**Problem statement**
Please give every line below again exactly, but not its pictures.
· · · · · · ·
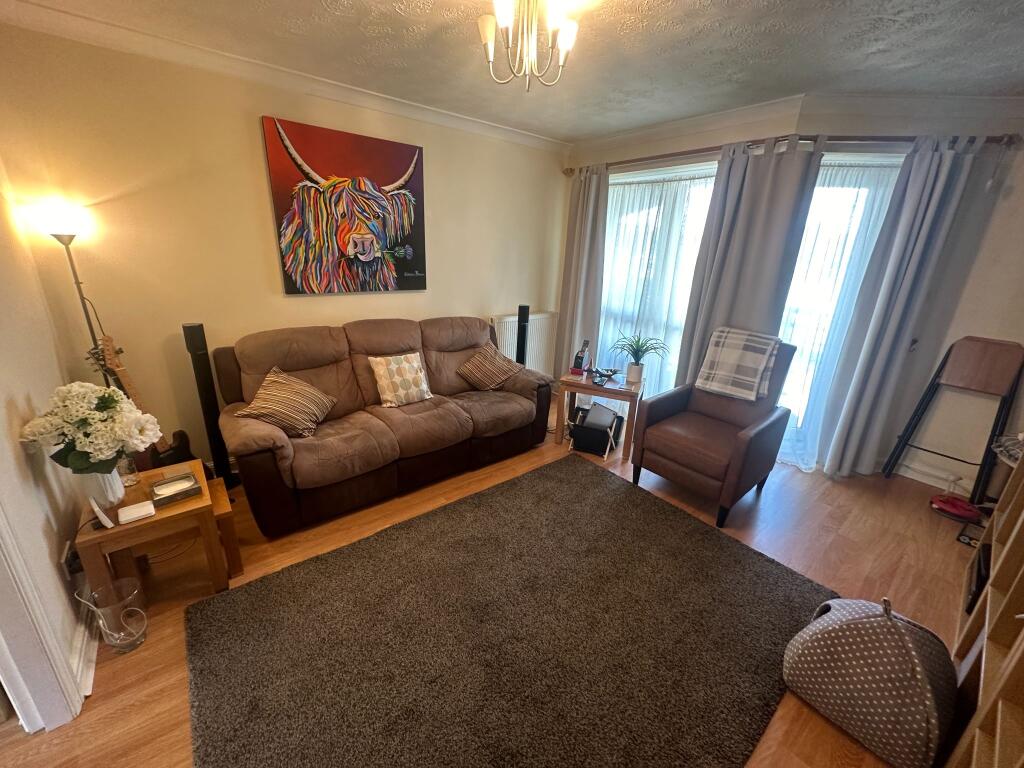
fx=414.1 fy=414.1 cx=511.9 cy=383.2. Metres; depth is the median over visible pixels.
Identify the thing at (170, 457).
guitar
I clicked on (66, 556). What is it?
wall socket
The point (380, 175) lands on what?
painting
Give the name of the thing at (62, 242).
floor lamp
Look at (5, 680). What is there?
door frame
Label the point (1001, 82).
ceiling
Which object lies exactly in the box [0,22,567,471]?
back wall
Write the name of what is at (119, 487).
flower vase
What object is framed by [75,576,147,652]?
glass vase
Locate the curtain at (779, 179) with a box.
[673,135,823,394]
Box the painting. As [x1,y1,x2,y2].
[261,116,425,294]
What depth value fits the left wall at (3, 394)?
1.58 m
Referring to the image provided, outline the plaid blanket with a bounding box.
[694,326,779,401]
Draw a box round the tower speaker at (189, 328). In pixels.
[183,324,236,487]
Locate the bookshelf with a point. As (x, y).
(989, 594)
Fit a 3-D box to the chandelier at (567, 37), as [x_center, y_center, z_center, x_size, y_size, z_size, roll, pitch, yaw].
[0.065,-1.377,1.640,0.401,0.359,0.398,-13,24,-38]
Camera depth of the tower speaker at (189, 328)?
2.48 m
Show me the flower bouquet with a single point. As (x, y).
(96, 416)
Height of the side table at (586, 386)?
0.531 m
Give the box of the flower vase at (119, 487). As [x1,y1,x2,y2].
[76,465,125,509]
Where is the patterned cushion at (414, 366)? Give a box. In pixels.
[367,352,431,407]
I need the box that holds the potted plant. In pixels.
[612,331,668,384]
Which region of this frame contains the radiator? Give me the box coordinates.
[491,311,557,376]
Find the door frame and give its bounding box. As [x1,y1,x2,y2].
[0,505,83,735]
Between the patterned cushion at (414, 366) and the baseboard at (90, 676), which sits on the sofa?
the patterned cushion at (414, 366)
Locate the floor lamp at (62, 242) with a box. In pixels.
[25,198,103,377]
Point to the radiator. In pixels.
(509, 340)
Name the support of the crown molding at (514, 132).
attached to the back wall at (246, 134)
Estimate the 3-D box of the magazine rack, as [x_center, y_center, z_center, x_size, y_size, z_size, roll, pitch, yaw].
[0.688,0.357,3.394,0.350,0.319,0.364,11,21,24]
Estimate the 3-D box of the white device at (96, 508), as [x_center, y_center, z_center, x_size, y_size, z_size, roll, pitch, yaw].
[-1.621,0.498,1.630,0.046,0.117,0.115,-13,24,-38]
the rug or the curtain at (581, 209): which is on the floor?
the rug
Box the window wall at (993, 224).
[559,92,1023,483]
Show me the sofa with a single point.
(308, 478)
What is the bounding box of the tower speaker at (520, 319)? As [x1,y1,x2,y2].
[515,304,530,365]
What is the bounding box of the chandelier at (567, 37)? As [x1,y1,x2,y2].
[477,0,580,91]
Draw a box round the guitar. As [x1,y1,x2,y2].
[94,335,192,468]
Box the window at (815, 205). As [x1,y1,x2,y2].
[772,151,905,468]
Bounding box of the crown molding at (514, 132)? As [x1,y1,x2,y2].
[1,0,571,152]
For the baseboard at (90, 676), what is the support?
attached to the left wall at (3, 394)
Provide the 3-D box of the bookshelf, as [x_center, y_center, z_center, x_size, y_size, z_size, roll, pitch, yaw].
[1.624,0.497,1.065,1.789,1.655,0.378,-13,24,-38]
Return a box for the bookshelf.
[944,449,1023,767]
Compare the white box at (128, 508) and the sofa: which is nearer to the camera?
the white box at (128, 508)
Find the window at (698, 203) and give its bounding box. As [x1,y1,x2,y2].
[597,161,717,391]
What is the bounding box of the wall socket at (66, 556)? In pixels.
[60,541,79,579]
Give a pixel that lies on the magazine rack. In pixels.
(577, 431)
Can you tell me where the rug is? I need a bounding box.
[181,453,832,767]
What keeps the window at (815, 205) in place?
in the window wall at (993, 224)
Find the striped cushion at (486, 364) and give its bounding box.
[455,343,522,390]
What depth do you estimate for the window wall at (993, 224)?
2.79 m
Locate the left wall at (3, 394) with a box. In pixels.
[0,160,95,729]
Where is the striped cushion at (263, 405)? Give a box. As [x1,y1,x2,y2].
[236,367,337,438]
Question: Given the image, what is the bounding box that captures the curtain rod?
[565,132,1022,174]
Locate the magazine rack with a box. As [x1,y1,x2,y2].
[568,402,624,457]
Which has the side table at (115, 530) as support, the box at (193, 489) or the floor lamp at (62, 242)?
the box at (193, 489)
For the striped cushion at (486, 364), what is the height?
0.292 m
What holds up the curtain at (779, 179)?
hanging from the curtain rod
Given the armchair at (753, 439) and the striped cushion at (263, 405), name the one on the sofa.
the striped cushion at (263, 405)
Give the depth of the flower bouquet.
1.56 m
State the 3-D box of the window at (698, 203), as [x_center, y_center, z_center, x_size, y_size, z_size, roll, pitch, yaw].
[1.172,-0.801,3.825,0.116,2.164,1.398,-13,24,-38]
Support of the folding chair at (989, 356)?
on the floor
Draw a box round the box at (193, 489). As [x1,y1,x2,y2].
[147,470,202,507]
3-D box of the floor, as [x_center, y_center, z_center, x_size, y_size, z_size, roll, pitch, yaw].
[0.171,1.019,2.024,5.555,0.099,4.396,-13,24,-38]
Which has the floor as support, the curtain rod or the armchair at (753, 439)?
the armchair at (753, 439)
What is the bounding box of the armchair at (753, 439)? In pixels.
[632,331,797,526]
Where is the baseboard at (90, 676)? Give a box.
[70,603,97,702]
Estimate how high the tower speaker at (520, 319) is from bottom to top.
1.027 m
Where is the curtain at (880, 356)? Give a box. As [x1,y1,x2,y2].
[814,135,984,481]
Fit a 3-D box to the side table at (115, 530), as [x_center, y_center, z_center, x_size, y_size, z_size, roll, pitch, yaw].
[-1.597,0.694,1.911,0.460,0.444,0.499,-13,24,-38]
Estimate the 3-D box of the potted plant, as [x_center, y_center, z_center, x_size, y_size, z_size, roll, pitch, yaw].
[1.011,-0.218,3.310,0.484,0.415,0.475,8,19,15]
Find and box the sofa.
[212,314,552,537]
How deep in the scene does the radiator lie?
4.30 m
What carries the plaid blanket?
on the armchair at (753, 439)
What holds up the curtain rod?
attached to the window wall at (993, 224)
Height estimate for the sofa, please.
0.970 m
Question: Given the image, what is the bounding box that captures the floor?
[0,397,980,767]
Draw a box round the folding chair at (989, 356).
[881,336,1023,502]
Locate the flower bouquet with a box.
[21,382,159,472]
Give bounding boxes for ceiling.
[2,0,1023,141]
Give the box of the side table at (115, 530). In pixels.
[72,459,237,599]
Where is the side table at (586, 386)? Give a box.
[552,369,643,458]
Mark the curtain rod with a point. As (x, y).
(641, 160)
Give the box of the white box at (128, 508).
[116,500,155,523]
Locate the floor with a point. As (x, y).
(768, 502)

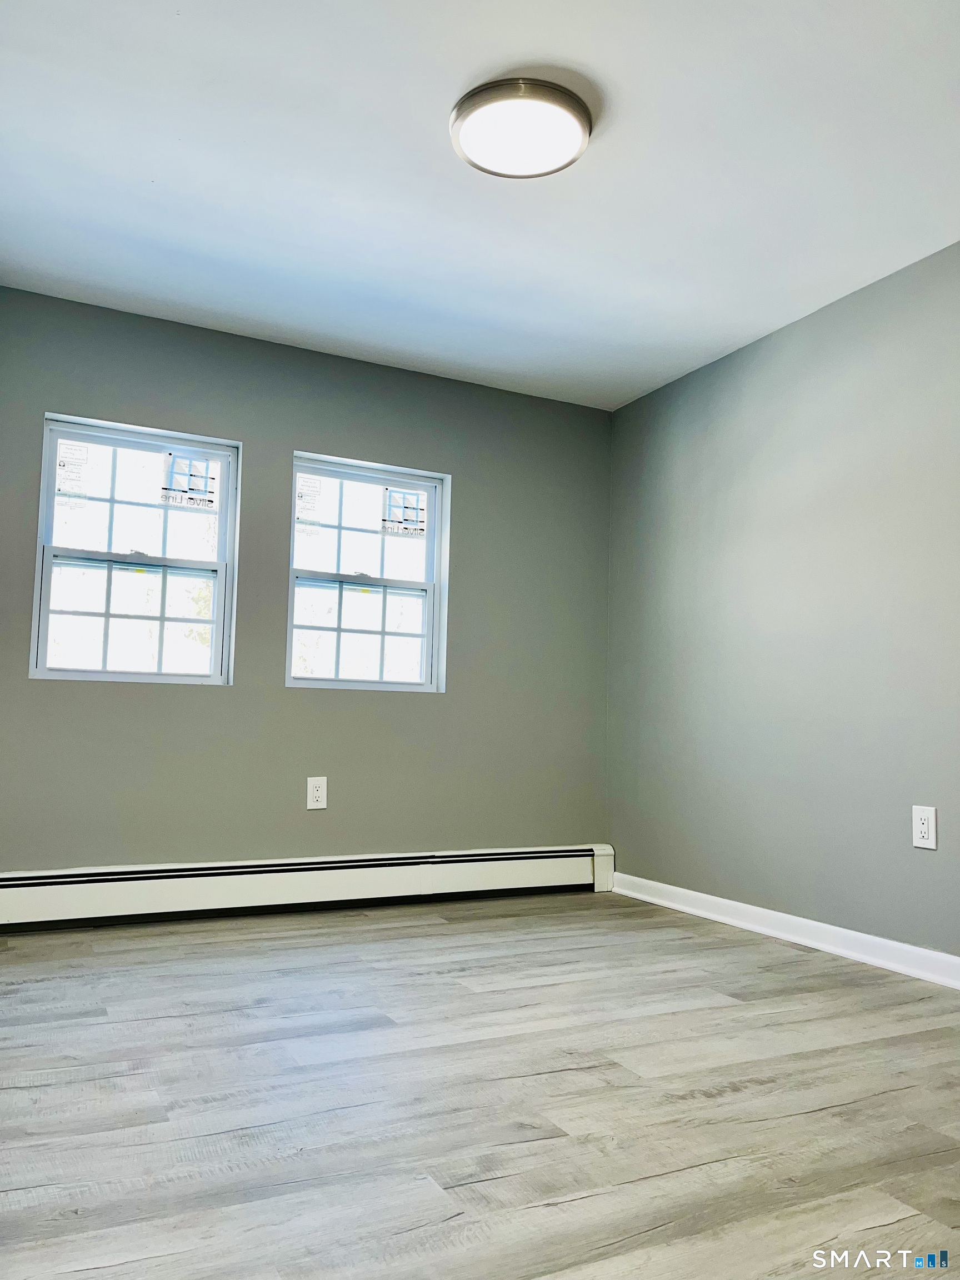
· · · · · · ·
**Output for this task**
fx=414.1 fy=414.1 cx=511.9 cy=383.2. Metres; depth is the median over visible pixels.
Identify the thing at (170, 457).
guitar
I clicked on (66, 556). What is it?
wall socket
The point (380, 175) lands on what?
painting
Give the name of the thing at (62, 242).
floor lamp
Look at (5, 680). What is there?
door frame
Label the point (1001, 82).
ceiling
Which object lies exactly in the box [0,22,567,471]?
back wall
Write the name of what is at (119, 487).
flower vase
What object is framed by [75,576,147,652]?
glass vase
Locate the curtain at (779, 179) with a box.
[673,135,823,394]
Box the painting. As [x1,y1,x2,y2].
[261,116,425,294]
What depth value fits the left wall at (3, 394)?
1.58 m
Referring to the image provided, outline the plaid blanket with a bounding box.
[694,326,779,401]
Draw a box round the tower speaker at (189, 328). In pixels.
[183,324,236,487]
Locate the bookshelf with a point. As (x, y).
(989, 594)
Fit a 3-D box to the chandelier at (567, 37), as [x_center, y_center, z_center, x_size, y_size, z_size, roll, pitch, yaw].
[0.065,-1.377,1.640,0.401,0.359,0.398,-13,24,-38]
Camera depth of the tower speaker at (189, 328)?
2.48 m
Show me the flower bouquet with a single point. As (x, y).
(96, 416)
Height of the side table at (586, 386)?
0.531 m
Give the box of the flower vase at (119, 487). As [x1,y1,x2,y2].
[76,465,125,509]
Where is the patterned cushion at (414, 366)? Give a box. In pixels.
[367,352,431,407]
I need the box that holds the potted plant. In pixels.
[612,331,668,384]
Which region of this frame contains the radiator? Give me the box coordinates.
[491,311,557,376]
Find the door frame and give its bounding box. As [x1,y1,x2,y2].
[0,505,83,735]
Between the patterned cushion at (414, 366) and the baseboard at (90, 676), which sits on the sofa?
the patterned cushion at (414, 366)
Locate the floor lamp at (62, 242) with a box. In pixels.
[25,198,103,377]
Point to the radiator. In pixels.
(509, 340)
Name the support of the crown molding at (514, 132).
attached to the back wall at (246, 134)
Estimate the 3-D box of the magazine rack, as [x_center, y_center, z_center, x_size, y_size, z_size, roll, pitch, yaw].
[0.688,0.357,3.394,0.350,0.319,0.364,11,21,24]
Estimate the 3-D box of the white device at (96, 508), as [x_center, y_center, z_center, x_size, y_size, z_size, roll, pitch, yaw].
[-1.621,0.498,1.630,0.046,0.117,0.115,-13,24,-38]
the rug or the curtain at (581, 209): which is on the floor?
the rug
Box the window wall at (993, 224).
[559,92,1023,483]
Show me the sofa with a single point.
(308, 478)
What is the bounding box of the tower speaker at (520, 319)? As [x1,y1,x2,y2].
[515,304,530,365]
What is the bounding box of the chandelier at (567, 37)? As [x1,y1,x2,y2].
[477,0,580,91]
Draw a box round the guitar. As [x1,y1,x2,y2].
[94,335,192,468]
Box the window at (815, 205). As [x1,y1,x2,y2].
[772,151,905,468]
Bounding box of the crown molding at (514, 132)? As [x1,y1,x2,y2].
[1,0,571,152]
For the baseboard at (90, 676), what is the support?
attached to the left wall at (3, 394)
Provide the 3-D box of the bookshelf, as [x_center, y_center, z_center, x_size, y_size, z_size, roll, pitch, yaw].
[1.624,0.497,1.065,1.789,1.655,0.378,-13,24,-38]
Return a box for the bookshelf.
[944,449,1023,767]
Compare the white box at (128, 508) and the sofa: which is nearer to the camera?
the white box at (128, 508)
Find the window at (698, 203) and give its bounding box. As [x1,y1,x2,y2].
[597,161,717,391]
What is the bounding box of the wall socket at (66, 556)? In pixels.
[60,541,79,579]
Give a pixel that lies on the magazine rack. In pixels.
(577, 431)
Can you tell me where the rug is? I need a bounding box.
[181,453,832,767]
What keeps the window at (815, 205) in place?
in the window wall at (993, 224)
Find the striped cushion at (486, 364) and give its bounding box.
[455,343,522,390]
What depth do you estimate for the window wall at (993, 224)?
2.79 m
Locate the left wall at (3, 394) with a box. In pixels.
[0,160,95,729]
Where is the striped cushion at (263, 405)? Give a box. As [x1,y1,x2,y2].
[236,367,337,438]
Question: Given the image, what is the bounding box that captures the curtain rod?
[565,132,1022,174]
Locate the magazine rack with a box. As [x1,y1,x2,y2].
[568,402,624,457]
Which has the side table at (115, 530) as support, the box at (193, 489) or the floor lamp at (62, 242)?
the box at (193, 489)
For the striped cushion at (486, 364), what is the height?
0.292 m
What holds up the curtain at (779, 179)?
hanging from the curtain rod
Given the armchair at (753, 439) and the striped cushion at (263, 405), name the one on the sofa.
the striped cushion at (263, 405)
Give the depth of the flower bouquet.
1.56 m
State the 3-D box of the window at (698, 203), as [x_center, y_center, z_center, x_size, y_size, z_size, roll, pitch, yaw].
[1.172,-0.801,3.825,0.116,2.164,1.398,-13,24,-38]
Support of the folding chair at (989, 356)?
on the floor
Draw a box round the box at (193, 489). As [x1,y1,x2,y2].
[147,470,202,507]
3-D box of the floor, as [x_center, y_center, z_center, x_size, y_size, z_size, roll, pitch, yaw].
[0.171,1.019,2.024,5.555,0.099,4.396,-13,24,-38]
Which has the floor as support, the curtain rod or the armchair at (753, 439)?
the armchair at (753, 439)
What is the bounding box of the armchair at (753, 439)? In pixels.
[632,331,797,526]
Where is the baseboard at (90, 676)? Give a box.
[70,603,97,702]
Estimate how high the tower speaker at (520, 319) is from bottom to top.
1.027 m
Where is the curtain at (880, 356)? Give a box. As [x1,y1,x2,y2].
[814,135,984,481]
Fit a 3-D box to the side table at (115, 530), as [x_center, y_center, z_center, x_size, y_size, z_size, roll, pitch, yaw].
[-1.597,0.694,1.911,0.460,0.444,0.499,-13,24,-38]
Estimate the 3-D box of the potted plant, as [x_center, y_center, z_center, x_size, y_size, z_size, roll, pitch, yaw].
[1.011,-0.218,3.310,0.484,0.415,0.475,8,19,15]
Find and box the sofa.
[212,314,552,537]
How deep in the scene does the radiator lie?
4.30 m
What carries the plaid blanket?
on the armchair at (753, 439)
What holds up the curtain rod?
attached to the window wall at (993, 224)
Height estimate for the sofa, please.
0.970 m
Question: Given the image, what is the bounding box that captures the floor?
[0,397,980,767]
Draw a box round the folding chair at (989, 356).
[881,336,1023,502]
Locate the flower bouquet with a box.
[21,382,159,472]
Give bounding boxes for ceiling.
[2,0,1023,141]
Give the box of the side table at (115, 530). In pixels.
[72,459,237,599]
Where is the side table at (586, 386)? Give a box.
[552,369,643,458]
Mark the curtain rod with a point. As (x, y).
(641, 160)
Give the box of the white box at (128, 508).
[116,500,155,523]
Locate the floor with a point. As (x, y).
(768, 502)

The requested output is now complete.